As part of my attempt to be, in my mother’s words, ‘productive’, I worked the Wisconsin State Fair again this year.  Six hour shifts selling tickets on the Midway’s not exactly fun, but experiencing the fair while on break is a double-edged bonus.  For most of us, fair food is a treat.  But when you’re there for eleven days straight, the very scent of Fried Something becomes a little oppressive, and this comes from someone who adores anything cooked in deep fat.

Eventually one develops some instinct for sniffing out the best eats, as well as unique treats and deals (hint: look around before you buy and save a few cents).  Unfortunately, I can’t recommend any alcohol, ’cause I wasn’t allowed to drink on the job, obviously.  Here are a few thoughts from the last two years, regarding where to go and what to do if you find yourself in West Allis next August:

Sprecher Ravin Red Soda ($2.75)
“Cran-cherry soda with a hint of ginseng”?  Yeah, I guess.  Sprecher’s latest is allegedly supposed to invoke the edible of Wisconsin’s Northwoods industries–cranberries, Door County cherries, and ginseng plants.  And it’s not bad by any means; tolerably fruity, not too tart or too sweet.  It was the price and the last sip of foam, which was stunningly acrid for some reason, that put me off.  Blech.  Worth it for the try, but stick with Sprecher’s root beer or alcoholic beverages.  In fact, go for the apple council’s apple cider, which is cheaper, tastier, and comes in a cute sipper.

Lakefront Brewery Golden Maple Root Beer ($2)
A root beer flavored with maple syrup sounds ridiculous, but this soda is so very, very good.  This year Sprecher embargoed the maple syrup growers association for a day regarding sales, but eventually things got sorted out, fortunately.  Don’t know what kind of float this would make, but it’s worth a try.

Honey ice cream bar ($2.50)
Again, honey’s the universal sweetener, and it’s quite subtle in this ice cream.  However, it adds a certain depth of flavor and smoothness to it, making a rather lovely treat, if a little softer than one’s usual frozen milkstuff.

Usinger’s sausages ($2)
I had the pleasure last year of trying their cheese frank, which was a delicious beef frank with a strip of slowly melting cheese in the center.  Unfortunately, this year they didn’t have it, but they did, for a few days, bring smoked chorizo (the latest thing here in Milwaukee, partially because of the Sausage Race at Brewers games…if you don’t know, never mind).  I’d only ever had it before in dishes, but this one was made for eating in a bun with plenty of mustard.  Spicy, but not too much to keep me from having one each day it was offered.  I’d buy these and grill them.

Country Fresh Meats snack sticks ($2)
These were the perfect size beef jerky sticks for eating quickly if one wanted something savory–plenty large.  I had, over the course of the fair, mild, hot, garlic, and land jaeger flavors, and the only one I wasn’t too fond of was the hot (which wasn’t, and tasted vaguely of anise, which I hate).  Only complaint, which may be TMI?  They made me burp like nobody’s business.

Rare and Exotic Meats! (various)
Well, maybe not so rare.  But each year I made a point to try one new kind of meat…vegetarians may want to turn away.  Last year, it was buffalo/bison, which was  tasty, rather like beef but a bit leaner.  This year I tried ostrich, which was remarkably not like any other poultry I’ve had in my day, more rich, and rather good also.  It pays to not be picky.

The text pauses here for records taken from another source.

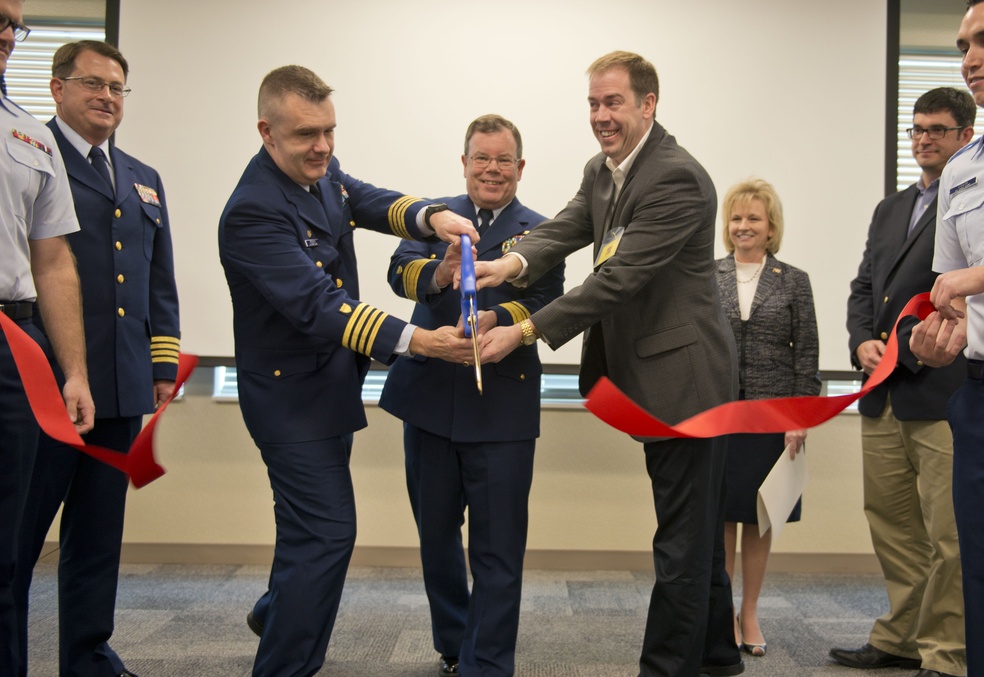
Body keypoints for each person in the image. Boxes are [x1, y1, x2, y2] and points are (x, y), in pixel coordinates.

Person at [476, 51, 743, 677]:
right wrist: (506, 266)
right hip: (656, 376)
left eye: (613, 102)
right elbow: (564, 229)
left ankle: (667, 668)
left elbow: (618, 278)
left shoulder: (677, 177)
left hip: (689, 382)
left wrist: (524, 328)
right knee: (694, 529)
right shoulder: (602, 169)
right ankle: (717, 655)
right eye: (594, 103)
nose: (601, 116)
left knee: (679, 539)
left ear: (648, 104)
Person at [218, 65, 479, 677]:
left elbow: (365, 199)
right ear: (267, 131)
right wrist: (418, 341)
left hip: (329, 391)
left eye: (330, 131)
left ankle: (278, 610)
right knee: (328, 536)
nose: (324, 147)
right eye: (308, 134)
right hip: (289, 406)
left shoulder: (319, 171)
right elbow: (319, 307)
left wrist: (433, 216)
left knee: (307, 535)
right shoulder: (253, 212)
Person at [10, 40, 180, 677]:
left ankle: (87, 658)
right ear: (56, 89)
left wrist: (161, 364)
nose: (107, 97)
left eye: (117, 88)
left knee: (97, 537)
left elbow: (156, 280)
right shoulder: (28, 156)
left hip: (120, 381)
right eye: (92, 84)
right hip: (42, 382)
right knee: (19, 541)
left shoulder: (142, 175)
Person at [379, 114, 564, 677]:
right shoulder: (436, 217)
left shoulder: (542, 229)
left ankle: (487, 663)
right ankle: (456, 645)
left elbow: (550, 300)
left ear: (520, 168)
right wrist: (439, 273)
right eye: (481, 158)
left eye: (502, 160)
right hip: (429, 401)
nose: (491, 169)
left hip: (501, 409)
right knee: (436, 538)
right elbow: (397, 271)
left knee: (498, 547)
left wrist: (497, 315)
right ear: (464, 162)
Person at [834, 88, 975, 677]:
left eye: (938, 130)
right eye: (918, 129)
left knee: (948, 536)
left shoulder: (974, 203)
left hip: (943, 390)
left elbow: (970, 293)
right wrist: (863, 340)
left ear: (967, 136)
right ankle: (902, 635)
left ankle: (945, 654)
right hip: (883, 390)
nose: (924, 139)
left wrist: (907, 351)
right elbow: (865, 285)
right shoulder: (891, 208)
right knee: (892, 524)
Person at [0, 2, 95, 674]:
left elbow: (53, 261)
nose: (7, 34)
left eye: (13, 23)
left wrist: (75, 373)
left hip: (12, 340)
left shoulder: (28, 135)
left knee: (8, 545)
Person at [909, 2, 984, 675]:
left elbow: (974, 274)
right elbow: (951, 291)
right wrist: (935, 338)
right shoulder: (964, 171)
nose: (970, 58)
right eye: (964, 44)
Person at [716, 179, 820, 660]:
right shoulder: (706, 274)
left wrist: (800, 415)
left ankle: (749, 612)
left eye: (753, 218)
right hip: (718, 413)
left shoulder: (793, 279)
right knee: (720, 518)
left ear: (770, 225)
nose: (743, 227)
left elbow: (808, 355)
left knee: (758, 517)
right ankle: (720, 616)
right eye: (736, 218)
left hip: (772, 414)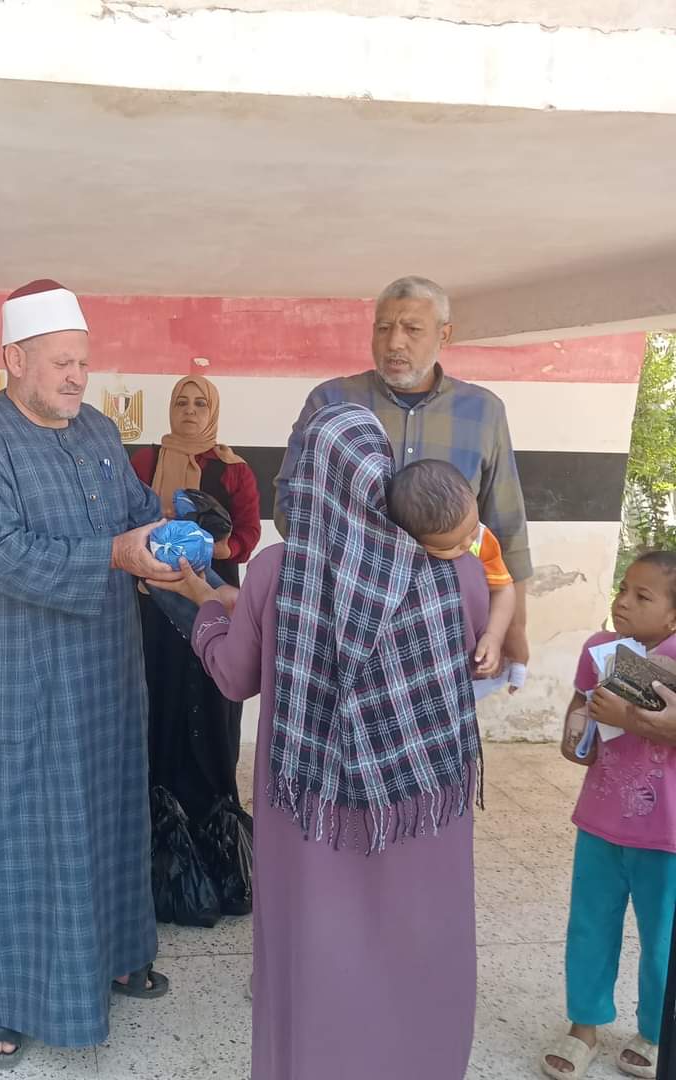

Berres Brothers Coffee ($2)
A rather expansive coffee roasting franchise located north of here somewhat, Berres Brothers do some rather fine roasts, as well as unique flavored coffees, including flavor mixes.  My choice for almost the whole fair was Highlander Grogg, a mix of hazelnut, caramel, and butterscotch.  Probably the most expensive cuppa at the fair, but worth the price.  Especially as I got it free twice for being a repeat customer.

Funnel Cake ($5)
So I couldn’t let a bit about the fair go by without mentioning a personal favorite, even if it is fried…and how it is fried.  For those who don’t know it, it’s a mess of batter run through a funnel or tube into boiling oil in order to make a bird’s nest of fried dough, with far more fried surface area.  Plain with powdered sugar is good, as is Boston cream, which costs extra and makes your paper plate fall apart, but is probably worth the price.

In terms of a good deal, I highly recommend hitting up the Wisconsin Products Building, wherein all of the above can be found except for the funnel cake.  There’s also the Pork Schoppe outside, where one can get the Wisconsin version of the Iowa State Fair classic pork chop on a stick.  Their pork burgers are quite good, if a little bland.